Cryobiology. 1991 Apr;28(2):115-30. doi: 10.1016/0011-2240(91)90014-f.
Computer simulations have been performed to calculate the transient cooling and solidification process at different locations in a flat plate-shaped freezing container filled with isotonic solution (0.9 wt% NaCl in water). The one-dimensional model accounts for the influences of the external cooling conditions, the container wall, the freezing bag, and the nonplanar solidification of an aqueous solution. The cooling rate was found to increase within the sample from the portions adjacent to the inner surface of the bag toward the center. An important result for cryobiological experiments was the fact that the geometrical center of the sample, a commonly used location for the determination of cooling rate, is not representative for the entire volume of the sample.
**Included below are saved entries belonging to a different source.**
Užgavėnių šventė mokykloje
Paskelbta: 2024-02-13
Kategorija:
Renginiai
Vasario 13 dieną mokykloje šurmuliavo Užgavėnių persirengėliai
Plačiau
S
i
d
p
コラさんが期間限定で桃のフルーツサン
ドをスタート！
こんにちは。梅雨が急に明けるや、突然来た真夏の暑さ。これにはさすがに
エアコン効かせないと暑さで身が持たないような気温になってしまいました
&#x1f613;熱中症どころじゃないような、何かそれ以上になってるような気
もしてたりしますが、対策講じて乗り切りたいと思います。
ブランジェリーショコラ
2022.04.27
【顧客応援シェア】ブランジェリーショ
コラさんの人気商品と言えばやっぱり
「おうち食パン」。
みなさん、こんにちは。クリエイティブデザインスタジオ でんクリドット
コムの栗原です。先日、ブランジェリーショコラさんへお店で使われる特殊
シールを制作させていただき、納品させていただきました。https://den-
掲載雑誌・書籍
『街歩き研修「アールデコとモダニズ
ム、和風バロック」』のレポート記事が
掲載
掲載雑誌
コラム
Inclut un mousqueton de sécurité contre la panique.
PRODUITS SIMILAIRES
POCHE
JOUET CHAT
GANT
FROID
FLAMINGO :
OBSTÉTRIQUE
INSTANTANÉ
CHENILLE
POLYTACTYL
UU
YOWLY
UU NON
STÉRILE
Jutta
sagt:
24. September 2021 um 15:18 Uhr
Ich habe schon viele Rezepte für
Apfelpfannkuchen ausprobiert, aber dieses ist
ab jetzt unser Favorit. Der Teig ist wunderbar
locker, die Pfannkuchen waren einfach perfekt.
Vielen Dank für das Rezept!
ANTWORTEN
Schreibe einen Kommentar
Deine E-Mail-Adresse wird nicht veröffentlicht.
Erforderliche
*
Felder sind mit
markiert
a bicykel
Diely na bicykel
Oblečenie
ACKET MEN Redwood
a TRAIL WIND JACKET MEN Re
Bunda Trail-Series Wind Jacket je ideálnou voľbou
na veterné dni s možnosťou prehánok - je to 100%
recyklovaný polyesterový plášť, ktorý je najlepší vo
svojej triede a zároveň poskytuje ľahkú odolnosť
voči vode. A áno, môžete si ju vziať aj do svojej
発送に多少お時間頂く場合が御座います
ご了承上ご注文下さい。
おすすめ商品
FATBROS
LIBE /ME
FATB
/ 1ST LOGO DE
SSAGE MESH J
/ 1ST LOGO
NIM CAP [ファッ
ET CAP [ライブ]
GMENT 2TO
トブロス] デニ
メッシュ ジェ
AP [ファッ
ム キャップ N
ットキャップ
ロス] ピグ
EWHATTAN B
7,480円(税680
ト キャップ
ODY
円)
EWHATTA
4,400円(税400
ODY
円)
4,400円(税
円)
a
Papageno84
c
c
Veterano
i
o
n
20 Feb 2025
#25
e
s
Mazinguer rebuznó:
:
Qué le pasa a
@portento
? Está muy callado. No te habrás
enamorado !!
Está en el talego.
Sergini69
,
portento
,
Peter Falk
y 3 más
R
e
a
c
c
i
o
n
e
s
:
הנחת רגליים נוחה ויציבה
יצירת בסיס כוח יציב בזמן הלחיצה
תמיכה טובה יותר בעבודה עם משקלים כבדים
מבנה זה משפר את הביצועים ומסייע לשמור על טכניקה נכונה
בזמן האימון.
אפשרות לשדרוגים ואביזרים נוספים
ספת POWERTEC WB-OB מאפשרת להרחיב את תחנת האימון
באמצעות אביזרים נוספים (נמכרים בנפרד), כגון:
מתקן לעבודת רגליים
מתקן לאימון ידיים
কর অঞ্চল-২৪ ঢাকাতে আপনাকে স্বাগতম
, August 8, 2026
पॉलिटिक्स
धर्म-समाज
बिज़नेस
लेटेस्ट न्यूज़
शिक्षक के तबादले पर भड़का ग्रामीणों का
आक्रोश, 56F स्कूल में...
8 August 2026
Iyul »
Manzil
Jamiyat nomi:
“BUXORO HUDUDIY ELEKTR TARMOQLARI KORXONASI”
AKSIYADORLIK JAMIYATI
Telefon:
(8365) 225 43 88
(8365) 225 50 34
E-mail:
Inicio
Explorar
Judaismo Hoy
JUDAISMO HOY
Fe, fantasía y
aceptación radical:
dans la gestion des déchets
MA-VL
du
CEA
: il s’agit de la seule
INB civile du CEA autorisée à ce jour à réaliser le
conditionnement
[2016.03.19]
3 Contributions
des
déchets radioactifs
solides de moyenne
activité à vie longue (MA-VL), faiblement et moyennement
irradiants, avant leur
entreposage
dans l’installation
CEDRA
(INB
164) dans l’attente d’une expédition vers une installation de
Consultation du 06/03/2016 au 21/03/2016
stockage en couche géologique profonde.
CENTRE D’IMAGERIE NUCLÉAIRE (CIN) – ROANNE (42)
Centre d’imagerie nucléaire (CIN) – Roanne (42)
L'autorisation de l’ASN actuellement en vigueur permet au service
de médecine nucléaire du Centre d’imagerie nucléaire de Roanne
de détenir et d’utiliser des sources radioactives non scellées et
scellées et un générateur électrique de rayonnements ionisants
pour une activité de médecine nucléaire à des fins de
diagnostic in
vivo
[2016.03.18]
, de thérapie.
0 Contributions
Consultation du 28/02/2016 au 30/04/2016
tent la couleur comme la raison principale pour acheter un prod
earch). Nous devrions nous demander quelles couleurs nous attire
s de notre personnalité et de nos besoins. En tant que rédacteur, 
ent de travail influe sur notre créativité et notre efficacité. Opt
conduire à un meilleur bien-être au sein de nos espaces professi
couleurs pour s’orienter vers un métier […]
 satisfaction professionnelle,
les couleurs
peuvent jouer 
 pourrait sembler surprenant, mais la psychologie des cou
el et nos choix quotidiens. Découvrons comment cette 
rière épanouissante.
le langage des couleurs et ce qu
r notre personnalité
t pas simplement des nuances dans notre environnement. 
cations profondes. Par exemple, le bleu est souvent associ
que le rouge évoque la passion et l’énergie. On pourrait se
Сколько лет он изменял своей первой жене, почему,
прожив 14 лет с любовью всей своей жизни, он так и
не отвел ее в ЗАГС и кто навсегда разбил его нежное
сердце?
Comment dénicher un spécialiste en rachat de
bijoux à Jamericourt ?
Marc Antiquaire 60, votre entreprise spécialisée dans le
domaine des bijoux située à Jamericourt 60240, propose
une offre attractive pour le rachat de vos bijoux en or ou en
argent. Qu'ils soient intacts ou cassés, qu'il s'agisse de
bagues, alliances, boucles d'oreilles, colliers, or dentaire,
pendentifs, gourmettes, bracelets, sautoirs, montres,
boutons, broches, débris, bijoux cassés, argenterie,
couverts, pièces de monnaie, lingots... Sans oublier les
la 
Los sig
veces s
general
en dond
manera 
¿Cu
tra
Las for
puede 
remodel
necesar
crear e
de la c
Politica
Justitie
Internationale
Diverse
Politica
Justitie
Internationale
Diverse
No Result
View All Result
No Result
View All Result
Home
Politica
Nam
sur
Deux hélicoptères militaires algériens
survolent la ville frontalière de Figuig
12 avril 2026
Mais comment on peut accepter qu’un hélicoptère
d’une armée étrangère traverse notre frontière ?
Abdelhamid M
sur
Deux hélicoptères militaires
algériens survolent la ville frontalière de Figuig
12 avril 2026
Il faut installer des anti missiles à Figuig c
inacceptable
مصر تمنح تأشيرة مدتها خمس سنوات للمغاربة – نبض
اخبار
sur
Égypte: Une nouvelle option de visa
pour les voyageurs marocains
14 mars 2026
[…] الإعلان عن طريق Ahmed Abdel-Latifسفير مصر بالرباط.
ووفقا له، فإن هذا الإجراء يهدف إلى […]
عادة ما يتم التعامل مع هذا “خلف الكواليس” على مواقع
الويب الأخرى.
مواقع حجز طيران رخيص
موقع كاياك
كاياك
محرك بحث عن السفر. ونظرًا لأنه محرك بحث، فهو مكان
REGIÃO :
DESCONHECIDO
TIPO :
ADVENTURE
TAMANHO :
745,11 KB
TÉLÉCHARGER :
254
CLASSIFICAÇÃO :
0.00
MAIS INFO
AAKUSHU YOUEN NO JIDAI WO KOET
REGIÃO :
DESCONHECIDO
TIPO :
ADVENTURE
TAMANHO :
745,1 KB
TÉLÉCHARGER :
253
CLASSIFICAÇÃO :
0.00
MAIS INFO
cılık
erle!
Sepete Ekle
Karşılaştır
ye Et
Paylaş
Even worse, the calculations have shown that the center is often the least representative place. As an alternative, the most suitable location for cooling rate measurements has been determined. With the assumed surface cooling and geometry conditions an optimum location at x/(d/2) approximately 2/3 (x is the space coordinate, originating at the inner surface of the freezing bag; d is the sample thickness) has been calculated, i.e., a distance of one-third away from the center and two-thirds from the inside surface of the sample container. Admitting a 50% range of variation, the cooling rate measured at this point represents at least 80% of the entire sample volume. The survival signature, i.e., the functional dependence of cell survival from cooling rate (determined at a single location), for a fictitious cell kind is also influenced by the location of temperature determination: the "optimum" cooling rate seems to be shifted, and the shape of the signature is changed depending on the location where the cooling rate is determined.